Got to hand it to Labour, they have no shortage of guts! The capital gains tax was supposed to be electoral suicide, but in fact Labour’s policy was almost universally well received (except by the incoherent Nats). Confronting the huge “untouchable” issue of the approaching superannuation crisis is also supposed to be electoral suicide, but Labour have taken it on, see Eddie’s excellent post this morning. Now if Labour get serious about peak oil and climate change they’ll be the first major political party in this country in living memory to be planning realistically for the future. What an amazing thing that would be.
Another brave move by Labour is the decision to focus their campaign on policies and issues, rather than the usual cult of the leader. I think it’s useful to gauge current reactions in the context of what has been said in the past. So here’s a random sample of opinions on “presidential style” campaigns, as reported in The Herald over the years.
Allan Peachy (2002): “National missed the opportunity to make education an issue.
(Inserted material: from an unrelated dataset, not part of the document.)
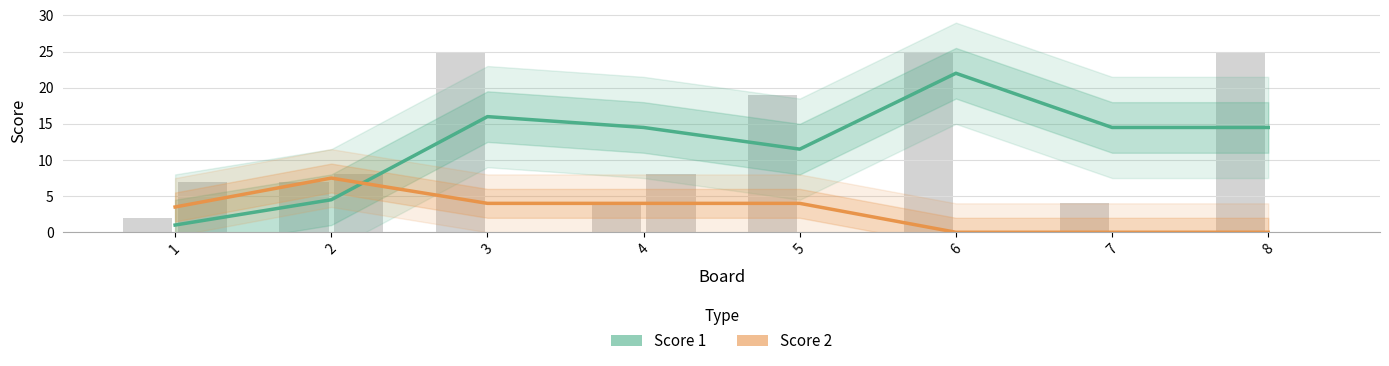

What is the difference between the maximum and minimum values in the Score 2 series?

7.5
The presidential style of the election meant that the real issues were not examined sufficiently and I think the party vote reflected that.”
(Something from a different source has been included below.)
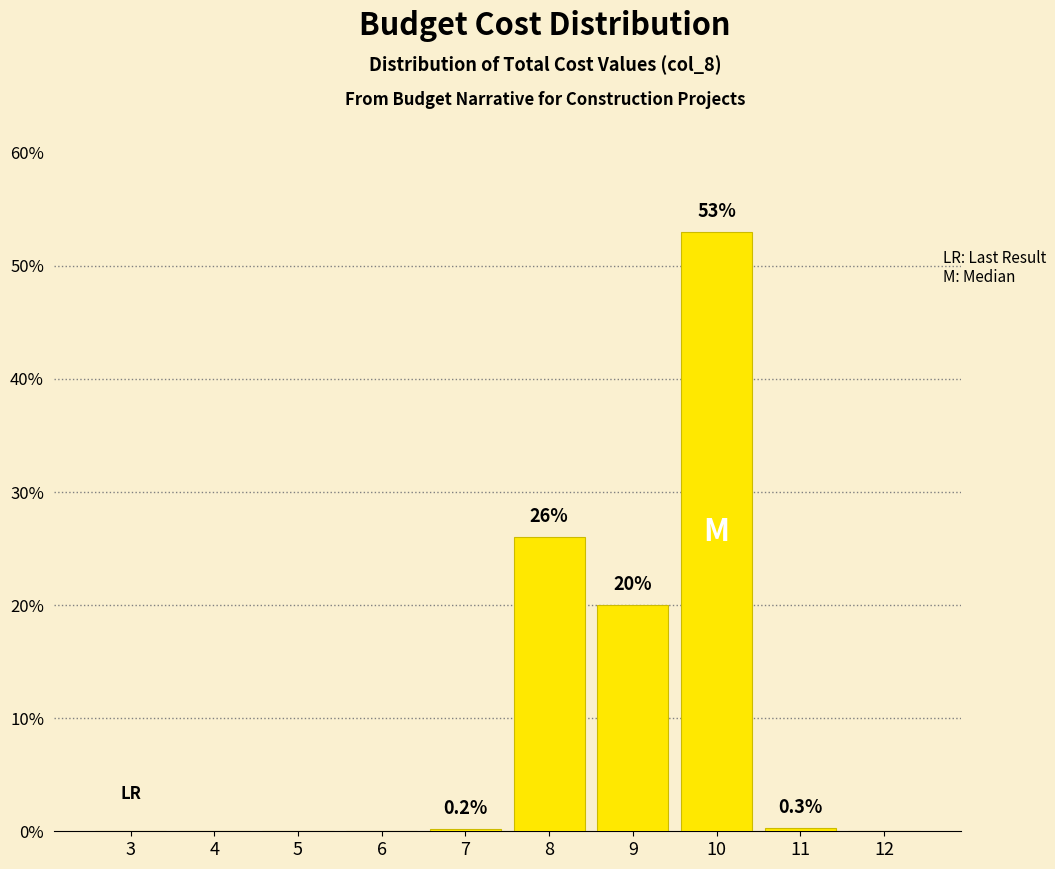

Reading left to right, transcribe all the data shown in this chart.

3=0.0	4=0.0	5=0.0	6=0.0	7=0.2	8=26.0	9=20.0	10=53.0	11=0.3	12=0.0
Austin Mitchell (2002): The election campaign concentrated too much on the main leaders and not enough on issues and policies, visiting British MP Austin Mitchell said today.
Various (2002):Jenni Raynish, public relations consultant, says … “I’d use all of them in different ways and move away from the traditional leadership head-to-head positioning. …
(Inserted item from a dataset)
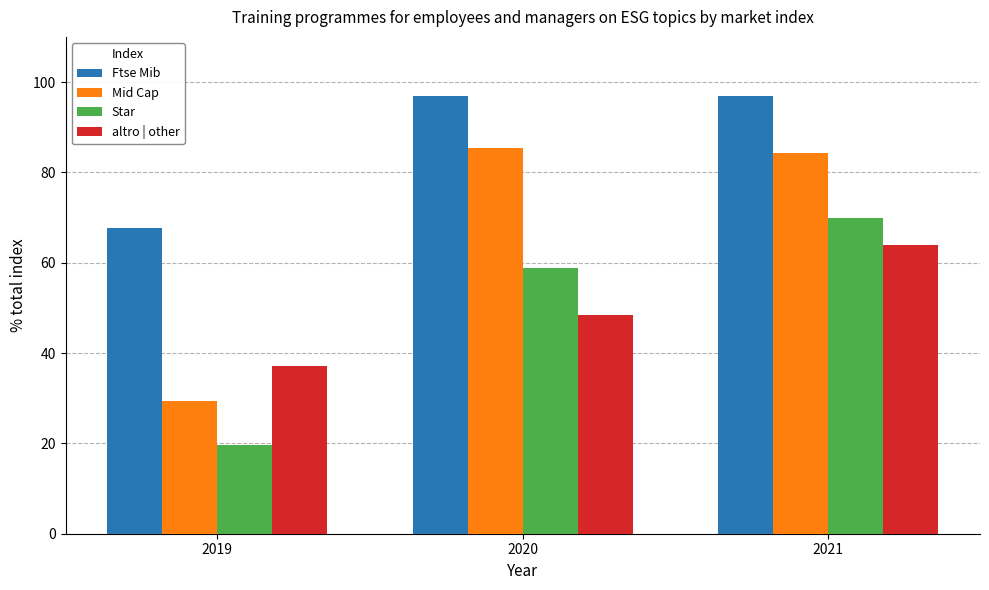

What value does the Star series have at 2019?

19.6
Marco Marinkovich, creative director of advertising agency Creativebank, says … “He needs to bring those people forward. They need to put the National brand ahead of Bill English the leader.” Mr Marinkovich thinks promoting Mary English smacks of a presidential style that New Zealanders mock …
John Roughan (2005): It has become ritual at general elections to rue the “presidential style” of modern politics. Everyone from party tacticians to the last punter will pronounce their regret that the campaign has been concentrated on the party leaders and strayed at times into the realm of – heaven forbid – “personalities”. … Meanwhile, in newsrooms editors resolve to broaden the focus this time.
Garth George (2008): And it’s all about freedom from presidential-style politics. We want – nay, need – to be rid of a dictatorial leader so that consensus politics again has a chance to flourish.
In general there’s an acknowledgement that “presidential style” campaigns are undesirable. And when National didn’t push Don Brash too hard in 2005 the reception was mildly positive:
Editorial (2005) The Labour Party, its eyes on a third term, is putting the emphasis on presidential-style campaigning. In contrast, National will stress the strength of its team.
So what’s the reception now that Labour has once again broken the mould and chosen very clearly to focus on policy? Claire Trevett and Duncan Garner seem neutral and stick to the facts, as does RNZ. Bryce Edwards rounds up a lot of commentary, and comments that “it’s a positive step forward (albeit only a tiny one) in the need for robust and meaningful election debate”. Only John Armstrong, sounding shrill and very much out of step with history, tries his best to spin this as somehow damaging for Labour.
In short then, I think this is another bold (and also realistic!) move by Labour. As a country we’ve been saying for a long time that elections should be about policies and not personalities. Now we’ve got a chance to try it. If the media is up to the challenge, of course.